— Source extract —
====

SPECIFICATION Positive displacement superchargers for in ternal combustion engines The invention relates to combustion air control systems for internal combustion engines, and has the general object of utilising the energy which is otherwise lost at the throttle valve of conventional systems.

It is known for internal combustion engines, of the type having their power output deter mined by the quantity of air involved in each cycle, e.g. spark ignition (S.l) types, to have a supercharger system in which a variable throughput compressor is used to control the air flow and so the engine power output.

Such a compressor may be driven from the engine by a constant ratio drive, as disclosed for instance by British Patent 665424.

The situation in need of improvement is the rate of change of air supply to the engine during sudden increase of engine load.

A major fault with pressure charging by an exhaust driven turbocharger is that on decreasing engine load, the turbocharger speed drops, and with it the charge pressure. Thus when a higher load is required, the engine accelerates in a low pressure charge condition and the response to the demand is delayed.

Using an engine-driven supercharger, the charge pressure ratio can be maintained if the supercharger draws its air through a conventional air throttle valve. The opening of this valve gives a full charge of air to the supercharger and so superior acceleration can be obtained. The supercharger takes power at the low engine loads in proportion to the pressure increase across it, which increases the engine fuel consumption under cruise and light load conditions. Therefore, it is not economic to use the high supercharge pressure ratio wanted for peak acceleration.

Ideally what is required is control of the quantity of air delivered to the engine without the losses associated with the pressure rise through the supercharger brought about by the use of a throttle valve type power control.

====

— Data —
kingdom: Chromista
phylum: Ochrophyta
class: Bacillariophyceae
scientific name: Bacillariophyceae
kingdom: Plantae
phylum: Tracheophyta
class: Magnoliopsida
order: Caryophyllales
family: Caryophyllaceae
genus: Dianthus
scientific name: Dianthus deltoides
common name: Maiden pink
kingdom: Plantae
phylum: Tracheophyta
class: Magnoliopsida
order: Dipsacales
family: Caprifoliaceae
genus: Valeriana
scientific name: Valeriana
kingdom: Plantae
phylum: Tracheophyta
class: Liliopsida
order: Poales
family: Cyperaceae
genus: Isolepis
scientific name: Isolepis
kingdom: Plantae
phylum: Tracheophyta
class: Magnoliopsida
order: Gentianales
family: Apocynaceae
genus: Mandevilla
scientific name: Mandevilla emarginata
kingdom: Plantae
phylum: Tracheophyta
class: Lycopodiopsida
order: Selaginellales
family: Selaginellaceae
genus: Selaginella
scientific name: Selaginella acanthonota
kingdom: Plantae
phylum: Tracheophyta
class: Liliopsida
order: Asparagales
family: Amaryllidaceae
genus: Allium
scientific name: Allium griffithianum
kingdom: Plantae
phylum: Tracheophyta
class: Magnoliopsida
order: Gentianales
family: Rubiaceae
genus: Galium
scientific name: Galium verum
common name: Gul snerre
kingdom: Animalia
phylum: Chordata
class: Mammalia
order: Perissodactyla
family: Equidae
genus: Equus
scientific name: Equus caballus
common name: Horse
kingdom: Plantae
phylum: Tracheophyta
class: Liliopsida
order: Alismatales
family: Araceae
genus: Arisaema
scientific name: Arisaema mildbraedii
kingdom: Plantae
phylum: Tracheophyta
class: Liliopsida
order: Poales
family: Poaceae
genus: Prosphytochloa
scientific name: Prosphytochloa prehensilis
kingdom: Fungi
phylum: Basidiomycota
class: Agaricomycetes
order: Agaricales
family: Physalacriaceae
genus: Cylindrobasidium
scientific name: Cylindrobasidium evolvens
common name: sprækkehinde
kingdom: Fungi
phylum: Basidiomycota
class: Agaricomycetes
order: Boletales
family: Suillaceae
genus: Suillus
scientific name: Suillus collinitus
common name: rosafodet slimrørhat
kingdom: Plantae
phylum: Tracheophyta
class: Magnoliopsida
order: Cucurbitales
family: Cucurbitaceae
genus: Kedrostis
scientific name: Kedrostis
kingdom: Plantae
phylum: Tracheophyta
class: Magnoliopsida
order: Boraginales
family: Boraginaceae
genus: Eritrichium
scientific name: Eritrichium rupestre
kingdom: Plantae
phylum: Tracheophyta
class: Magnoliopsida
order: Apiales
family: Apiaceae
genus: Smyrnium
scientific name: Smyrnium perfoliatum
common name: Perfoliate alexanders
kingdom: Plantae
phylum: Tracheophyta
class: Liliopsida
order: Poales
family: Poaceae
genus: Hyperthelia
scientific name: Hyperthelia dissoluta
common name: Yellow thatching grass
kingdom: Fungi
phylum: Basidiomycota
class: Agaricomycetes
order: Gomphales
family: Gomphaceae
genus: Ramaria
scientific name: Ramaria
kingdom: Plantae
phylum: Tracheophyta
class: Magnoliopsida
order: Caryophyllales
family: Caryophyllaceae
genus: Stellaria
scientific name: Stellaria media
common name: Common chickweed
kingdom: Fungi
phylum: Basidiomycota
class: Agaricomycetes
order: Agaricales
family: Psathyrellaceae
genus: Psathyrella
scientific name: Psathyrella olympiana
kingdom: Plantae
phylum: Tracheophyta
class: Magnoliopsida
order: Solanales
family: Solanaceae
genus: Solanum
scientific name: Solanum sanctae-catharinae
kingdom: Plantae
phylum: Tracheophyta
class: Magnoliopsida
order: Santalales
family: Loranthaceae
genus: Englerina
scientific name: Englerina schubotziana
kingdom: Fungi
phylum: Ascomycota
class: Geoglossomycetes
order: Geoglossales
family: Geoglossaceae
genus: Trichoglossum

====

— Problem statement —
Please continue the supercharger specification from its last sentence.

— Result —
The use of a "variable" throughput type supercharger typified by British Patent 665484, permits operation without a throttle valve, since by having air ports which can be adjusted during a time period instead of throttling, the supercharger can be made to deliver any required quantity of air, and so suit any engine load. On changing the setting to increase engine load, a rapid response is still achieved, compared with turbocharging, but without the high engine fuel consumption of the throttled system at light loads. A limitation with all supercharging systems, is set by the ratio of the volumetric throughputs of the supercharger and the engine, and the volume of the engine intake system, which must be pressurised before there is full supercharge at the engine ports.

The rate at which an engine's intake volume is filled depends on the supercharger's capacity and speed and is normally fixed for any one application by the choice of the supercharger speed ratio.

The present invention proposes an internal combustion engine supercharging system in which an engine driven supercharger is coupled so as to run at a greater rotational speed than that provided by the drive from the engine at maximum supercharge.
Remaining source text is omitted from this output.